→ **Instruction**: Reproduce verbatim every line of text in the records that follow, leaving out the pictures.

→ **Data provided**:

*-*-*

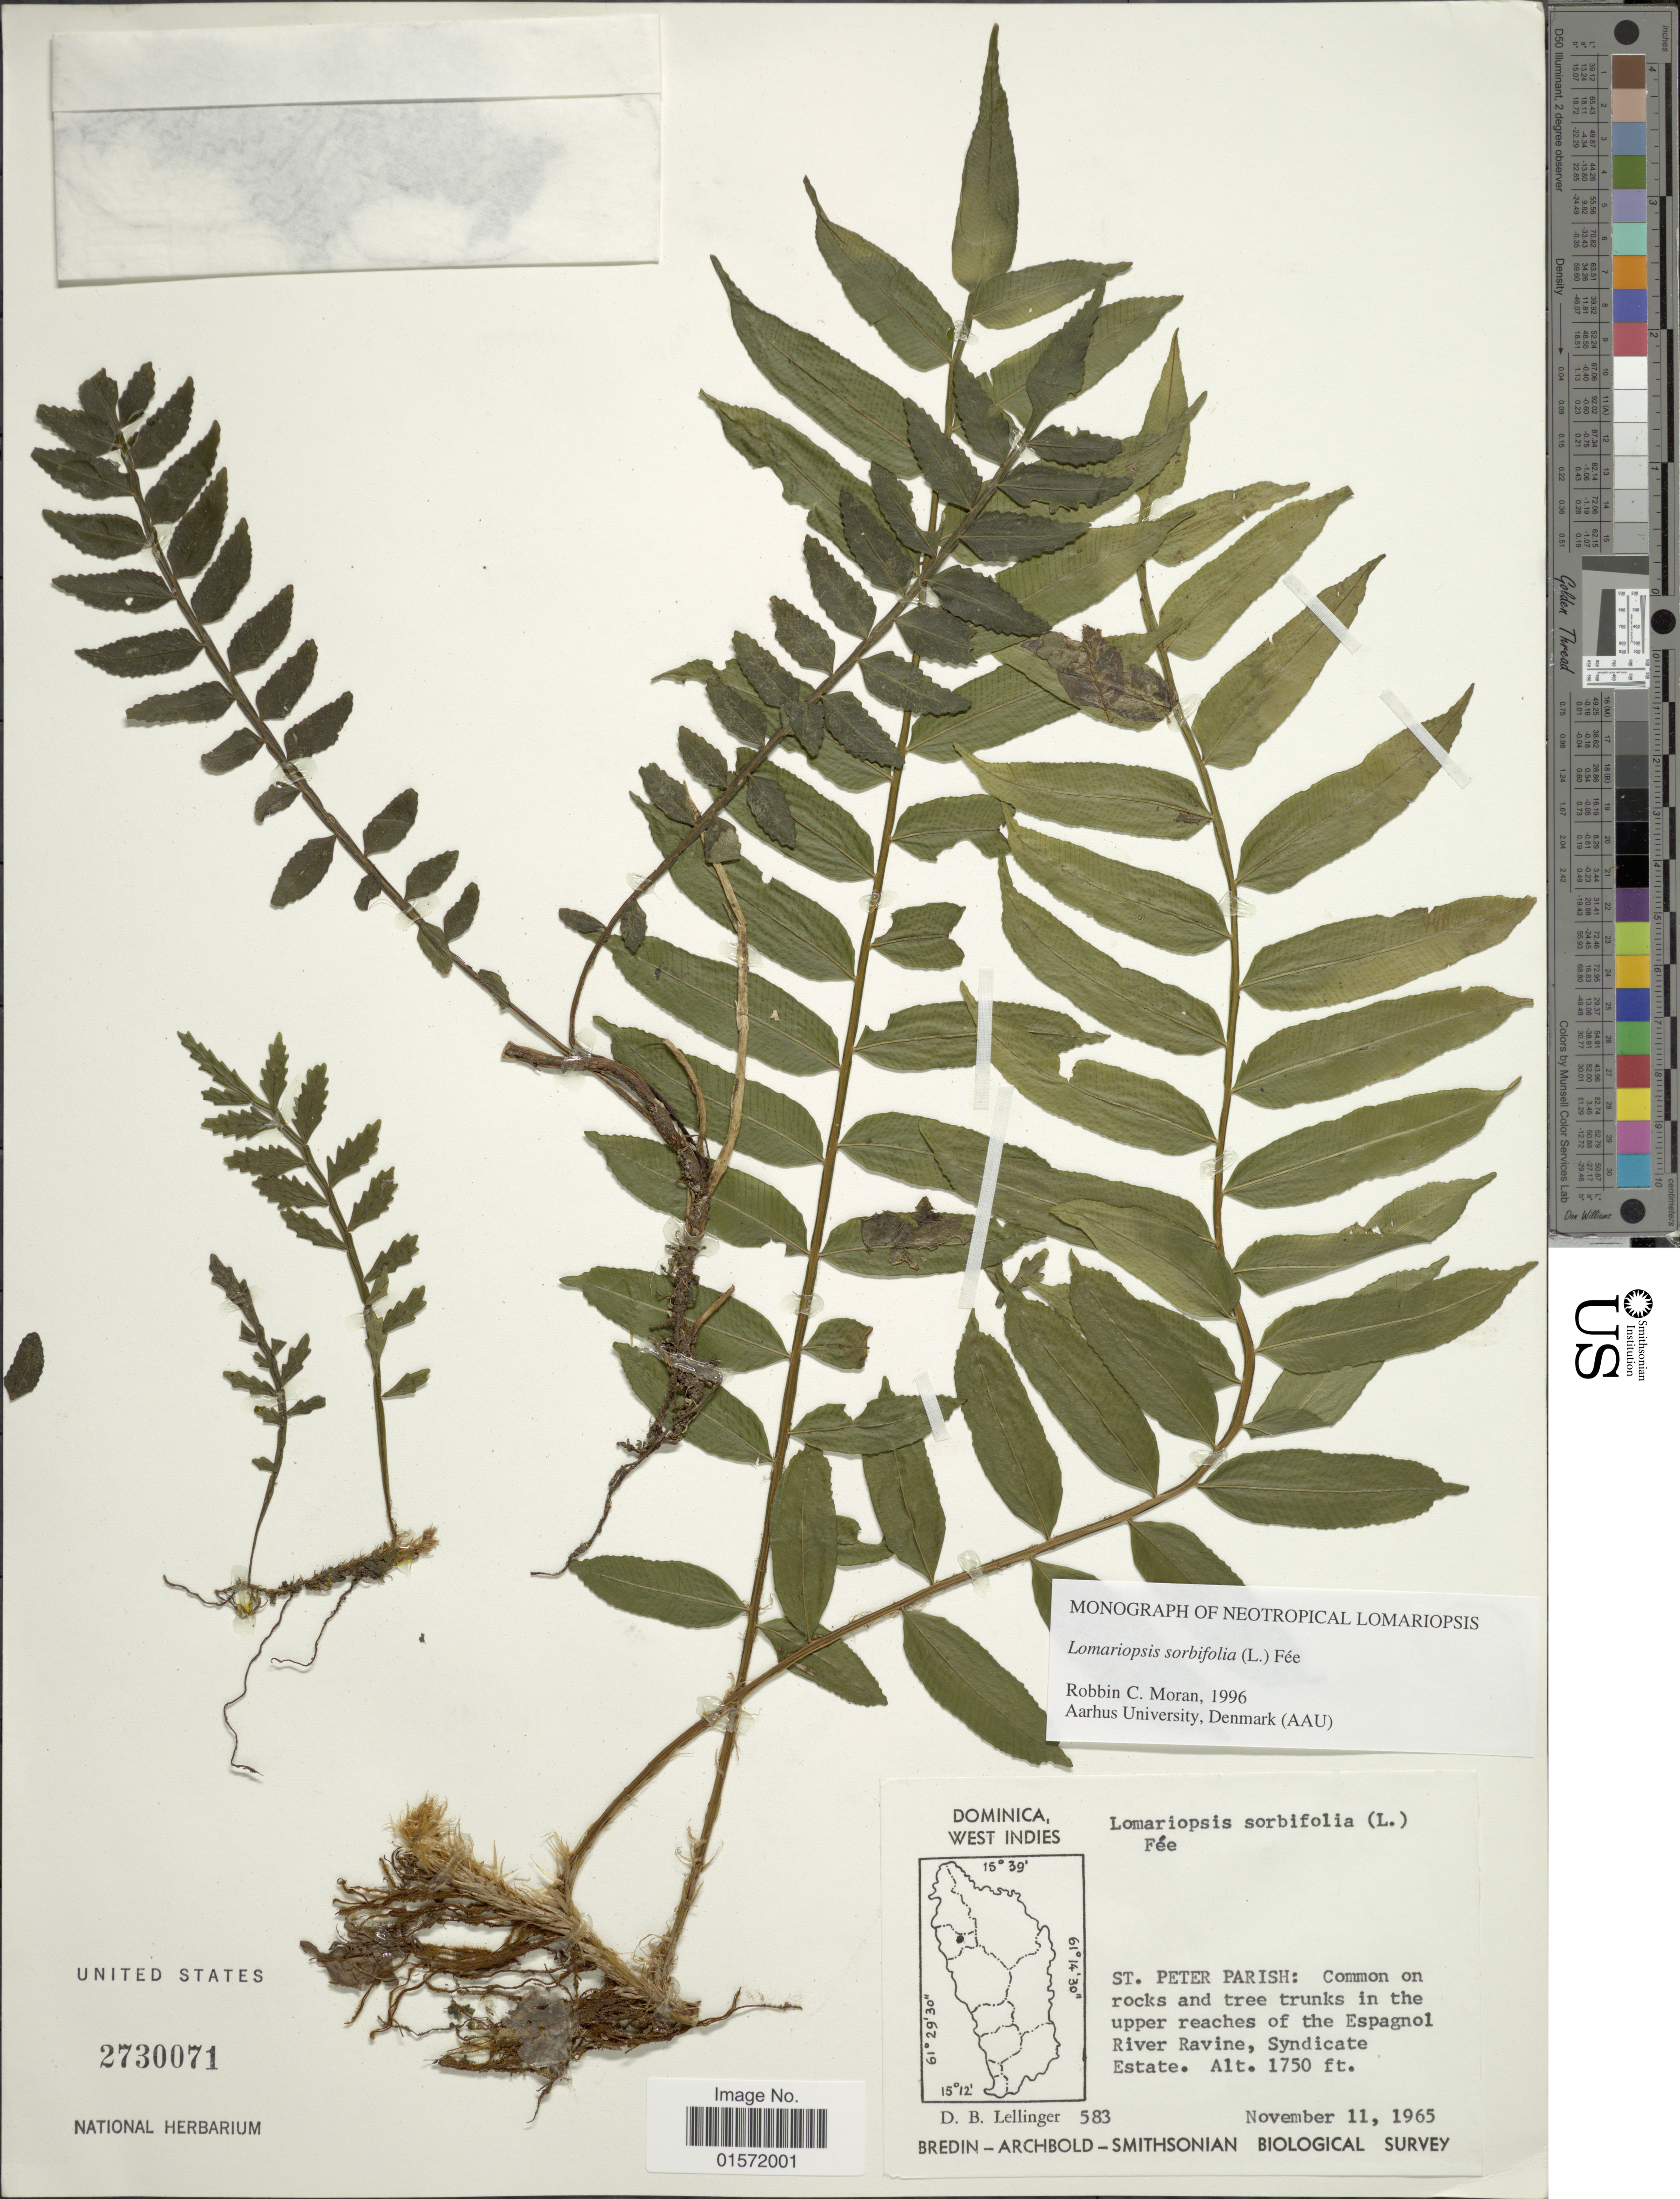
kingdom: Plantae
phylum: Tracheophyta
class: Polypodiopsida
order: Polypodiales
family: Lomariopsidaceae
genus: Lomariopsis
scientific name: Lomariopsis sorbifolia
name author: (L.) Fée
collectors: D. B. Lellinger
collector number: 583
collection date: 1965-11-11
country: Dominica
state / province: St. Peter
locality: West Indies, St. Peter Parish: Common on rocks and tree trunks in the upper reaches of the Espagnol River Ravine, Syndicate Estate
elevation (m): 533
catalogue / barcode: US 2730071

*-*-*

→ **Expected output**:
kingdom: Plantae
phylum: Tracheophyta
class: Polypodiopsida
order: Polypodiales
family: Lomariopsidaceae
genus: Lomariopsis
scientific name: Lomariopsis sorbifolia
name author: (L.) Fée
collectors: D. B. Lellinger
collector number: 583
collection date: 1965-11-11
country: Dominica
state / province: St. Peter
locality: West Indies, St. Peter Parish: Common on rocks and tree trunks in the upper reaches of the Espagnol River Ravine, Syndicate Estate
elevation (m): 533
catalogue / barcode: US 2730071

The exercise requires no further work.